Bisconti, boss di Belmonte Mezzagno, architetto di professione, sta parlando dei rapporti dei mafiosi con “politici, amministratori e funzionari pubblici”. Ad interrogarlo in carcere sono anche andati il procuratore di Palermo Francesco Lo Voi e l’aggiunto Salvatore De Luca assieme ai sostituti che si dividono le competenze delle inchieste sulla mafia di Palermo e provincia.

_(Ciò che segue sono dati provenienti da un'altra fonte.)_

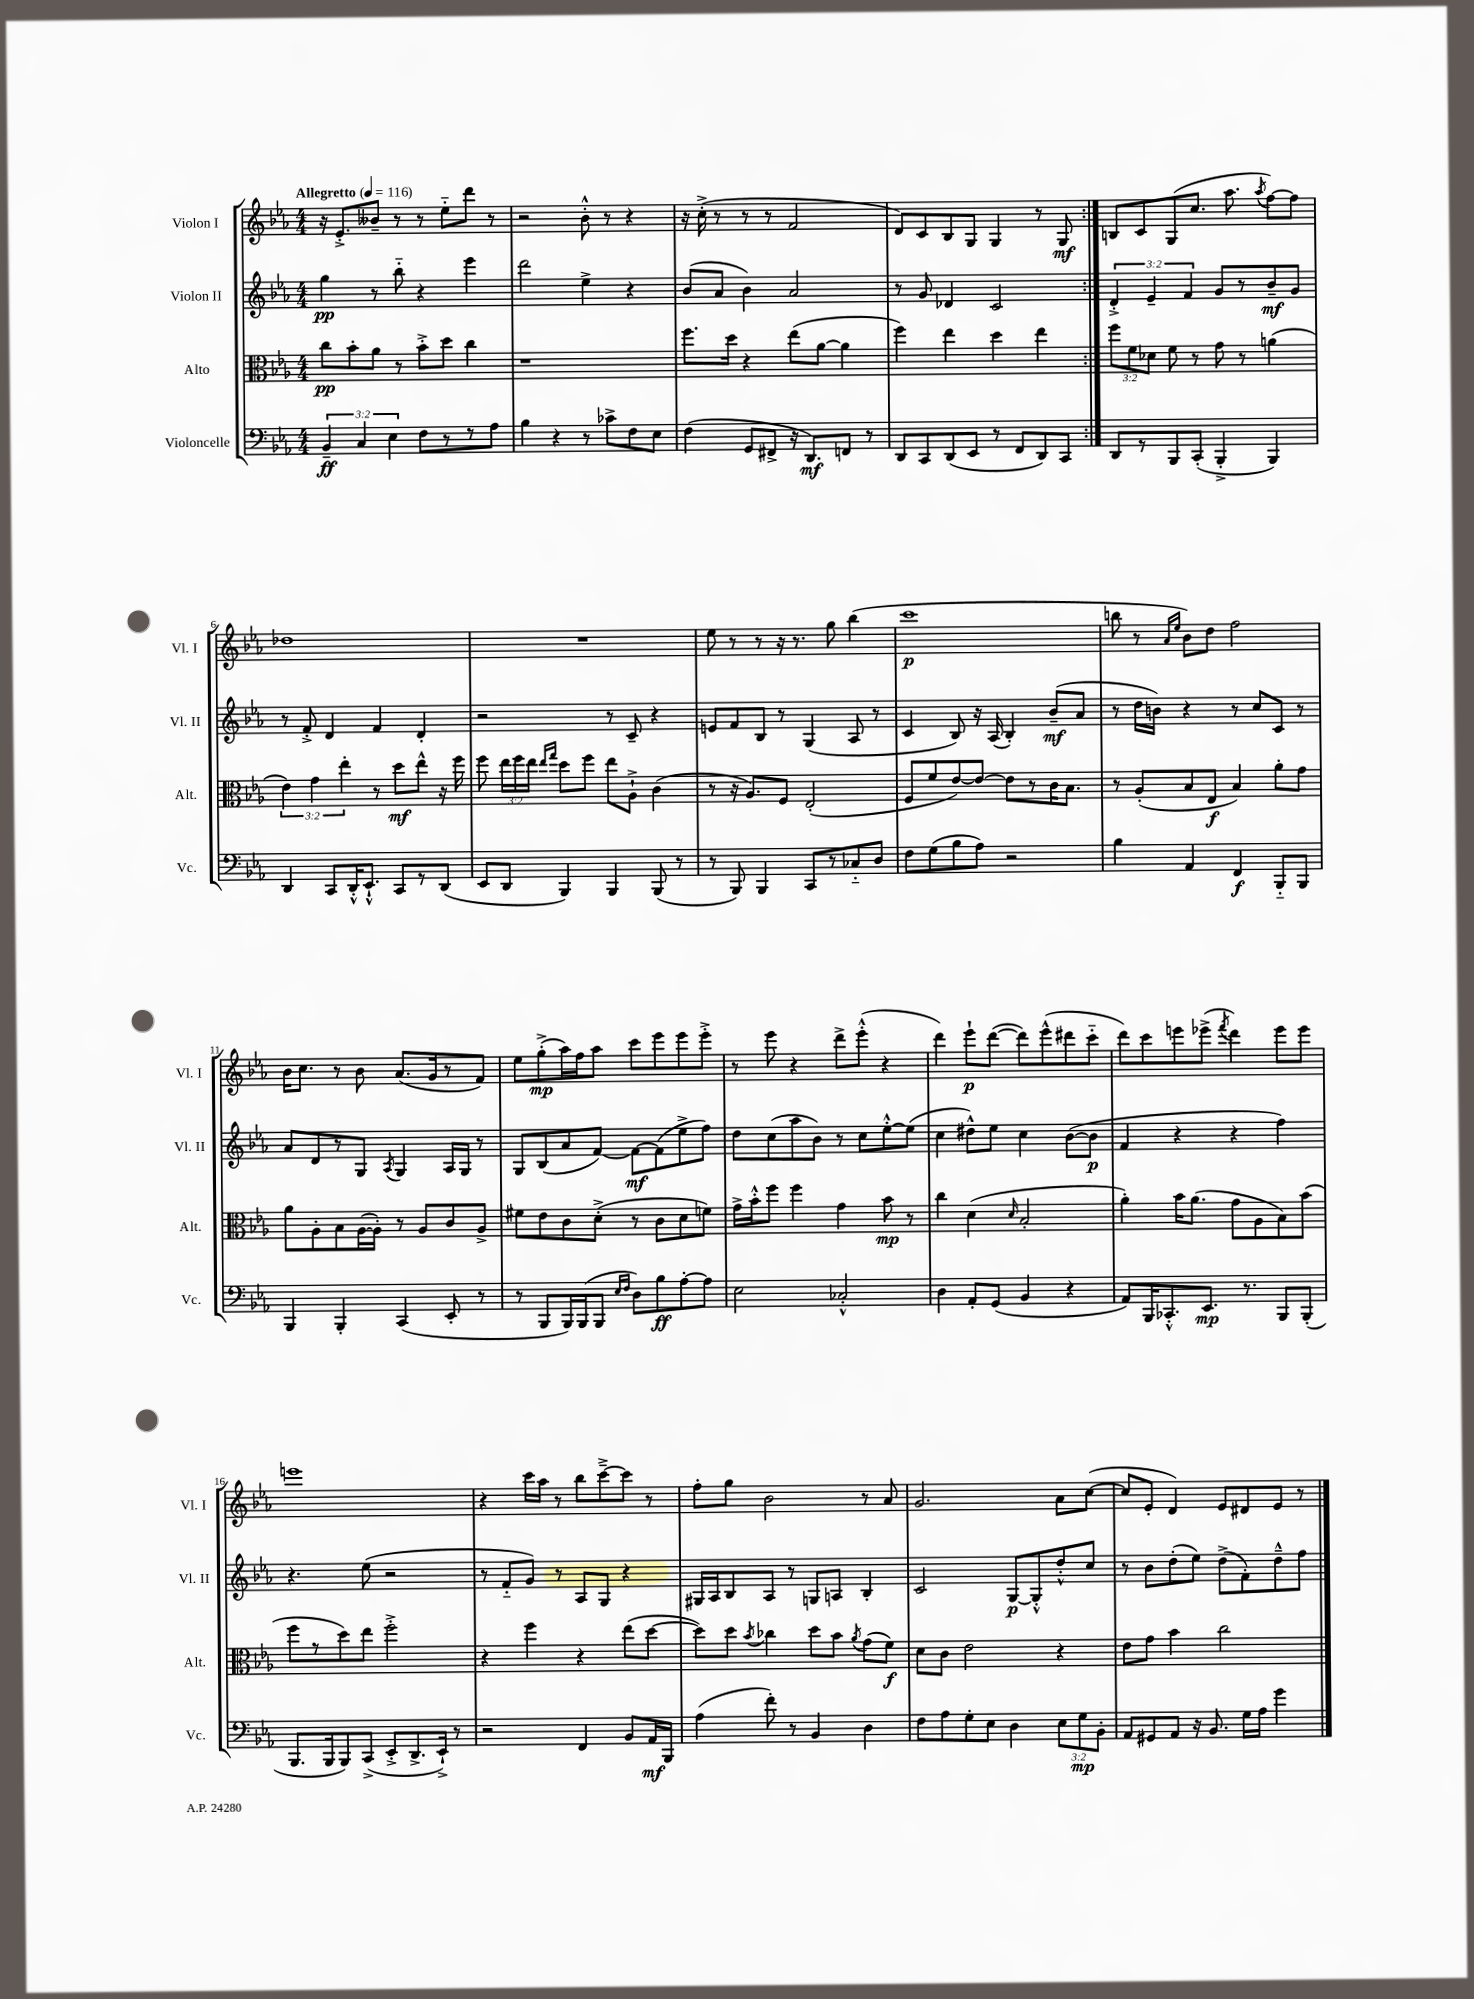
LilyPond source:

<<
\new StaffGroup <<
\new Staff = "s0" \with { instrumentName = "Violon I" shortInstrumentName = "Vl. I" } {
    \clef treble \key ees \major \numericTimeSignature \time 4/4 \tempo "Allegretto" 4 = 116
    \autoBeamOff \repeat volta 2 { r16 ees'8.[-.-> beses'8]-- r8 r8 ees''8[-_ d'''8] r8 |
    r2 bes'8-.-^ r8 r4 |
    r16 c''16-.->( r8 r8 r8 f'2 |
    d'8[) c'8 bes8 g8] g4 r8 g8\mf | }
    b8[ c'8 g8( c''8.] aes''8. \acciaccatura { aes''8 } f''8[~) f''8] |
    des''1 |
    R1 |
    ees''8 r8 r8 r16 r8. g''8 bes''4( |
    c'''1\p |
    b''8 r8 \grace { aes'16[ ees''16] } bes'8[) d''8] f''2 |
    bes'16[ c''8.] r8 bes'8 aes'8.[( g'16 r8 f'8]) |
    ees''8[ g''8-.->\mp( aes''16) f''16 aes''8] c'''8[ ees'''8 ees'''8 ees'''8]-.-> |
    r8 ees'''8 r4 d'''8[-> ees'''8]-.-^( r4 |
    d'''4) ees'''8[-!\p d'''8]~( d'''8[) ees'''8-^( dis'''8 c'''8]-_ |
    d'''8[) c'''8 e'''8 ees'''8]->( \acciaccatura { f'''8 } d'''4) ees'''8[ ees'''8] |
    e'''1 |
    r4 c'''16[ aes''16] r8 bes''8[ c'''8~---> c'''8] r8 |
    f''8[-. g''8] bes'2 r8 aes'8 |
    g'2. aes'8[ c''8]~( |
    c''8[ ees'8]-. d'4) ees'8[ dis'8 ees'8] r8 \bar "|." |
}
\new Staff = "s1" \with { instrumentName = "Violon II" shortInstrumentName = "Vl. II" } {
    \clef treble \key ees \major \numericTimeSignature \time 4/4 \override Staff.TupletNumber.text = #tuplet-number::calc-fraction-text
    \autoBeamOff \repeat volta 2 { g''4\pp r8 bes''8-_ r4 ees'''4 |
    d'''2 ees''4-> r4 |
    bes'8[( aes'8] bes'4) aes'2 |
    r8 g'8 des'4 c'2 | }
    \tuplet 3/2 { d'4-.-> ees'4-- f'4 } g'8[ r8 bes'8--\mf g'8] |
    r8 f'8-.-> d'4 f'4 d'4-. |
    r2 r8 c'8-- r4 |
    e'8[ f'8 bes8] r8 g4( aes8 r8 |
    c'4 bes8) r16 aes16( bes4-.) bes'8[--\mf( aes'8] |
    r8 d''16[ b'16]) r4 r8 c''8[ c'8] r8 |
    aes'8[ d'8 r8 g8] \acciaccatura { aes8 } g4 aes16[ g16] r8 |
    g8[ bes8( aes'8 f'8]~) f'8[~\mf f'8( ees''8-> f''8]) |
    d''8[ c''8( aes''8 bes'8]) r8 c''8[ ees''8~-.-^ ees''8]( |
    c''4 dis''8[-^) ees''8] c''4 bes'8[~( bes'8]\p |
    f'4 r4 r4 f''4) |
    r4. ees''8( r2 |
    r8 f'8[-_ g'8]) r8 aes8[ g8] r4 |
    gis16[ aes16 bes8 aes8] r8 g8[ a8] bes4-. |
    c'2 g8[~\p g8-.-^ d''8-.-^ c''8] |
    r8 bes'8[ d''8-.( ees''8]) d''8[->( f'8-.) d''8---^ f''8] \bar "|." |
}
\new Staff = "s2" \with { instrumentName = "Alto" shortInstrumentName = "Alt." } {
    \clef alto \key ees \major \numericTimeSignature \time 4/4 \override Staff.TupletNumber.text = #tuplet-number::calc-fraction-text
    \autoBeamOff \repeat volta 2 { c''8[\pp bes'8-. aes'8] r8 bes'8[-.-> d''8] c''4 |
    r1 |
    f''8.[ d''16] r4 ees''8[( aes'8]~ aes'4 |
    f''4) ees''4 d''4 ees''4 | }
    \tuplet 3/2 { f''8[ f'8 des'8] } f'8 r8 g'8 r8 a'4( |
    \tuplet 3/2 { ees'4) g'4 ees''4-. } r8 d''8[\mf ees''8]-^ r16 f''16 |
    f''8 \tuplet 3/2 { ees''16[ f''16 ees''16] } \grace { ees''16[ g''16] } d''8[ f''8] ees''8[ aes8]-!-> c'4( |
    r8 r16 aes8.[) f8] ees2-.( |
    f8[ f'8 ees'8~) ees'8]~ ees'8[ r8 c'16 bes8.] |
    r8 aes8[-.( bes8 ees8]\f bes4) aes'8[-. g'8] |
    aes'8[ aes8-. bes8 aes16~( aes16]-.) r8 aes8[ c'8 aes8]-> |
    fis'8[ ees'8 c'8 d'8]-.->( r8 c'8[ d'8 f'8]) |
    g'16[-> bes'16-.-^ f''8] f''4 g'4 bes'8\mp r8 |
    c''4 d'4( \grace { d'16 } bes2-. |
    aes'4-.) bes'16[ aes'8.]( g'8[ aes8 bes8) bes'8]( |
    f''8[ r8 d''8) ees''8] f''2-.-> |
    r4 f''4 r4 ees''8[( d''8]~ |
    d''8[) d''8] \acciaccatura { bes'8 } ces''4 d''8[ bes'8] \acciaccatura { aes'8 } g'8[( f'8]\f) |
    d'8[ c'8] ees'2 r4 |
    ees'8[ g'8] bes'4 c''2 \bar "|." |
}
\new Staff = "s3" \with { instrumentName = "Violoncelle" shortInstrumentName = "Vc." } {
    \clef bass \key ees \major \numericTimeSignature \time 4/4 \override Staff.TupletNumber.text = #tuplet-number::calc-fraction-text
    \autoBeamOff \repeat volta 2 { \tuplet 3/2 { bes,4--\ff c4 ees4 } f8[ r8 r8 aes8] |
    bes4 r4 r8 ces'8[-> f8 ees8] |
    f4( g,8[ fis,8]-> r16 d,8.[\mf) f,8] r8 |
    d,8[ c,8 d,8( ees,8] r8 f,8[ d,8) c,8] | }
    d,8[ r8 bes,,8 c,8]-.( bes,,4-.-> bes,,4) |
    d,4 c,8[ d,16-.-^ ees,8.]-!-^ c,8[ r8 d,8]( |
    ees,8[ d,8] bes,,4) bes,,4 bes,,8( r8 |
    r8 bes,,8) bes,,4 c,8[ r8 ces8-_ d8] |
    f8[ g8( bes8 aes8]) r2 |
    bes4 aes,4 f,4\f bes,,8[-_ bes,,8] |
    bes,,4 bes,,4-. c,4( ees,8-. r8 |
    r8 bes,,8[ bes,,16) bes,,16( bes,,8] \grace { ees16[ f16] } d8[) bes8\ff aes8~-. aes8] |
    ees2 ces2-.-^ |
    d4 aes,8[-. g,8]( bes,4 r4 |
    aes,8[) bes,,16 ces,8.-.-^ ees,8.]\mp r8. bes,,8[ bes,,8]-.( |
    bes,,8.[ bes,,16 bes,,8) c,8]->( ees,8[-.-> d,8.-> ees,16]-!->) r8 |
    r2 f,4 bes,8[ aes,16\mf bes,,16] |
    aes4( f'8-.) r8 bes,4 d4 |
    f8[ aes8 g8-. ees8] d4 \tuplet 3/2 { ees8[ g8\mp bes,8]-. } |
    aes,8[ gis,8 aes,8] r16 bes,8. g16[ aes16] g'4 \bar "|." |
}
>>
>>
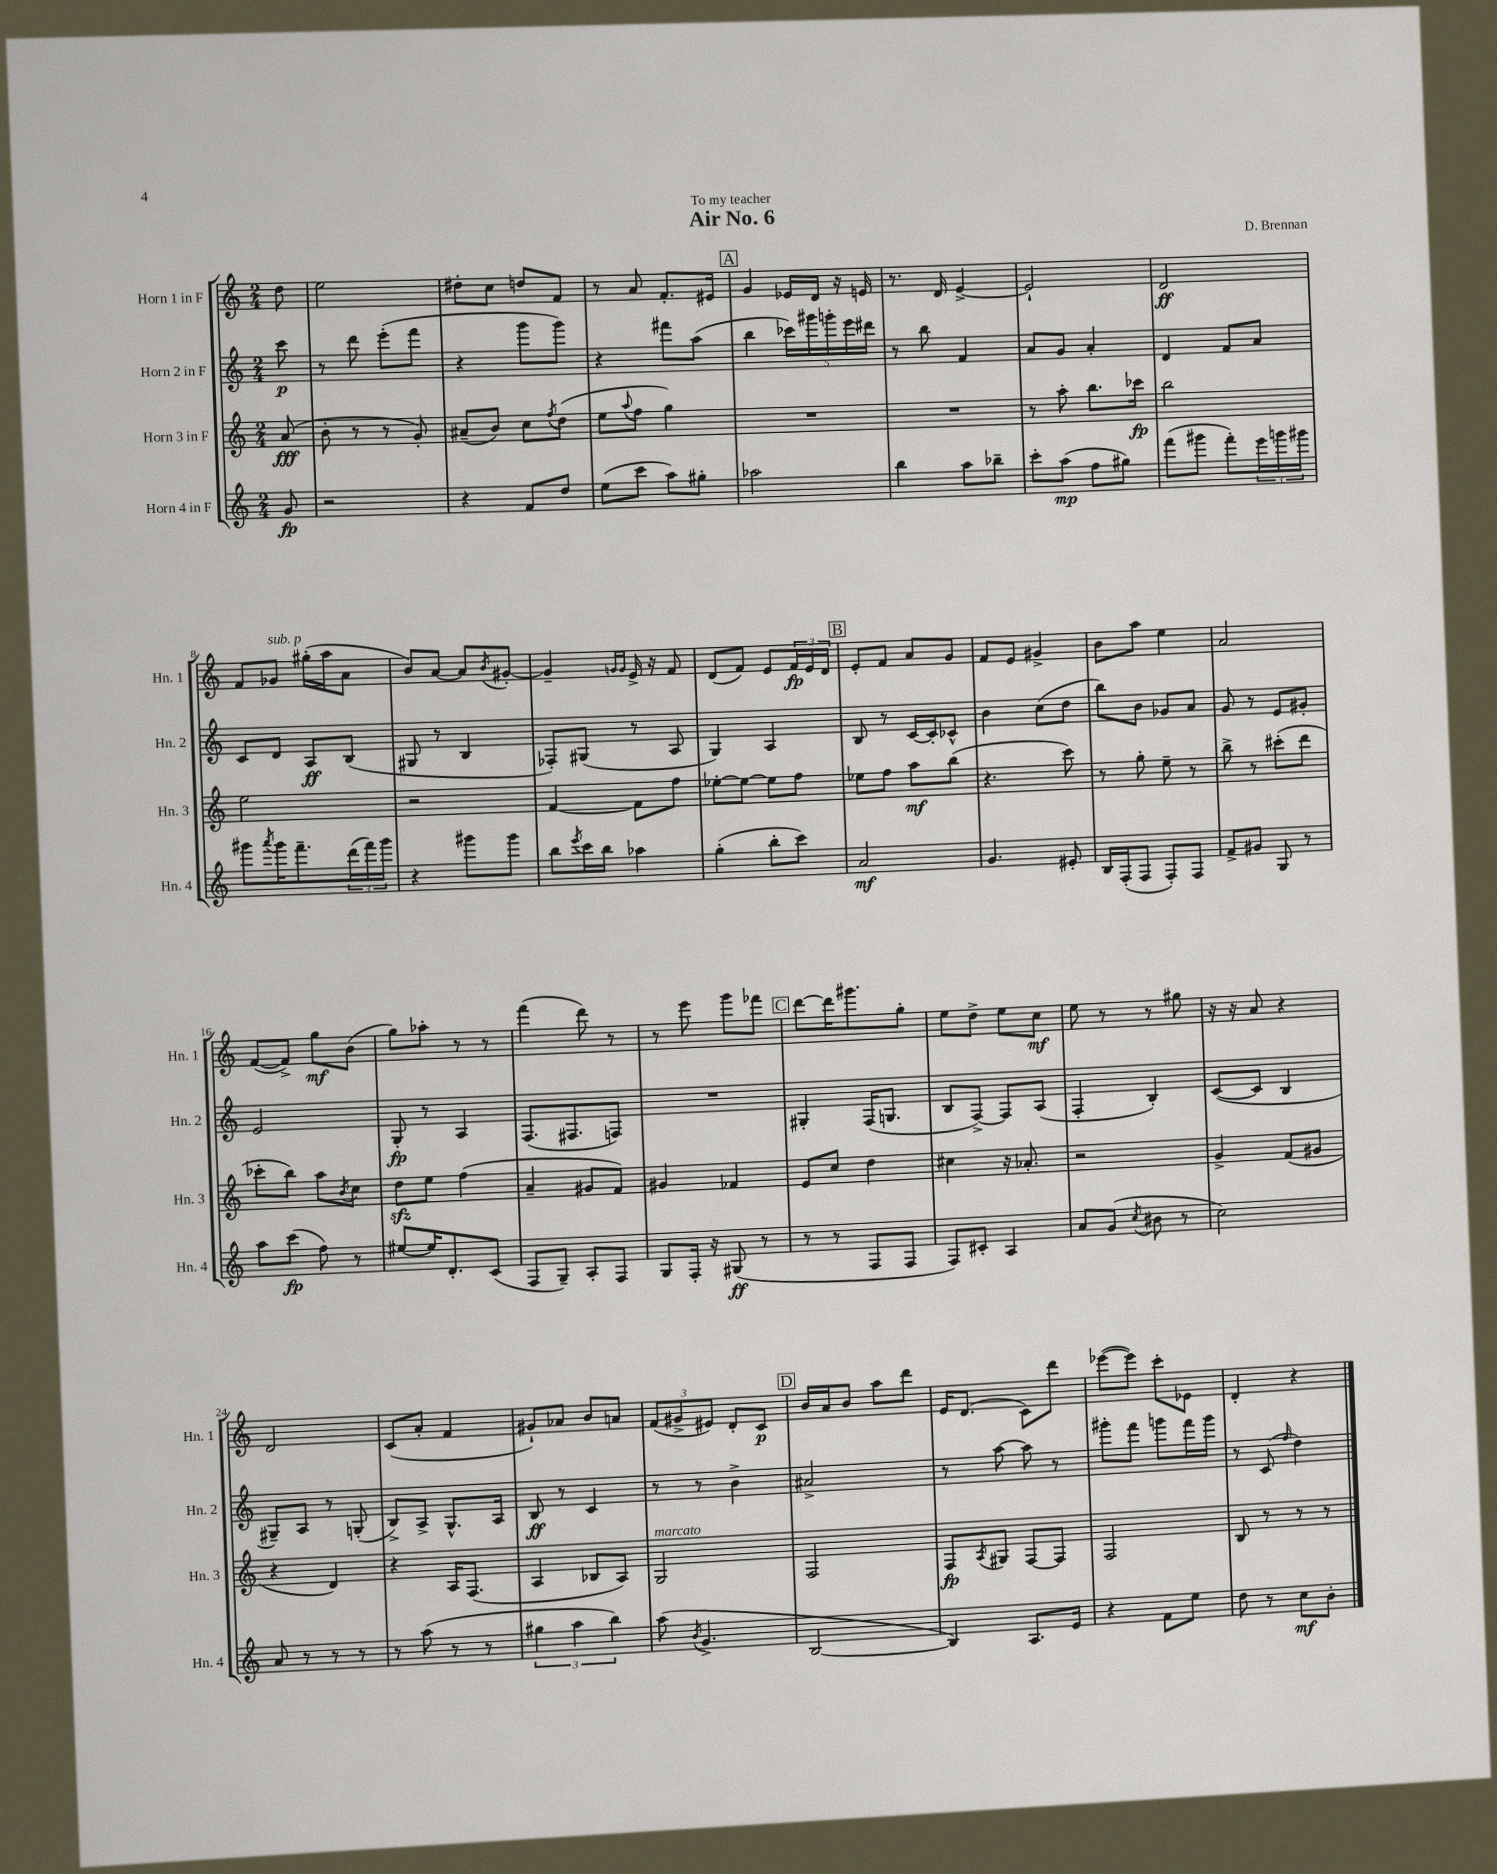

Bisconti, almeno così pare, non è uno dei tanti pentiti che hanno scelto di voltare le spalle a Cosa Nostra. Frequenta i salotti buoni della città, si muove con le sue aziende nel settore degli appalti, era in contatto con i potenti padrini della vecchia mafia: dal mandamento palermitano di Santa Maria di Gesù fino a Belmonte Mezzagno dove era divenuto il reggente assieme all’anziano Salvatore Sciarabba.
Nella nuova commissione provinciale di Cosa Nostra era stato chiamato a rappresentare le famiglie mafiose della provincia. Ad un certo punto, però, si defilò. Si era reso conto che i boss palermitani avevano in mente un’organizzazione palermocentrica che si lasciasse alle spalle la stagione corleonese. Infine la scelta di pentirsi perché la mafia “fa cose balorde”, così ha detto a verbale, e per affrancare la sua famiglia di sangue che non lo ha seguito nella scelta di trasferirsi in una località protetta.
“Ha sbagliato e pagherà il suo conto con la giustizia – dissero moglie e figlia di Bisconti -. Ha fatto delle scelte di vita che non condividevamo prima e non condividiamo ora. Non abbiamo alcun motivo di mandare messaggi di dissociazione a chicchessia, vogliamo soltanto continuare a vivere la nostra vita”.
Bisconti dai primi giorni dello scorso mese di gennaio ha iniziato a parlare con i magistrati. Solo alcuni dei suoi tanti verbali sono stati depositati nei processi. Il resto è coperto da un rigido omissis. Compresi i suoi legami con i servizi segreti che il boss usava per fare il doppio gioco, lui che è stato vicino ai mafiosi in contatto con Bernardo Provenzano.